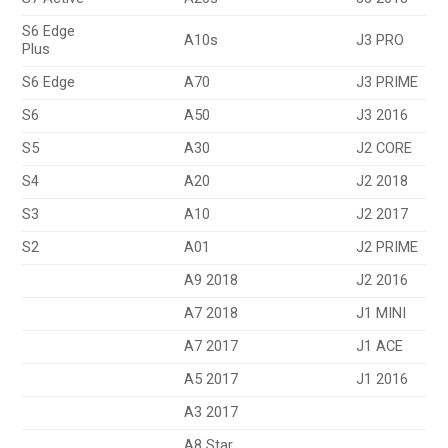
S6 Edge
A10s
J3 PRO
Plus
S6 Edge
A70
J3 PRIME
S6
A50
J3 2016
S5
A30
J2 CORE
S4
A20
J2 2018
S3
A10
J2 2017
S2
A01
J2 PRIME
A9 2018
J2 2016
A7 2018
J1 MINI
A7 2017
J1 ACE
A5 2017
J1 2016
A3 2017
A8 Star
---
> Exercise brief: Without the pictures, transcribe the listing exactly as it stands.

> Task answer:
S6 Edge
A10s
J3 PRO
Plus
S6 Edge
A70
J3 PRIME
S6
A50
J3 2016
S5
A30
J2 CORE
S4
A20
J2 2018
S3
A10
J2 2017
S2
A01
J2 PRIME
A9 2018
J2 2016
A7 2018
J1 MINI
A7 2017
J1 ACE
A5 2017
J1 2016
A3 2017
A8 Star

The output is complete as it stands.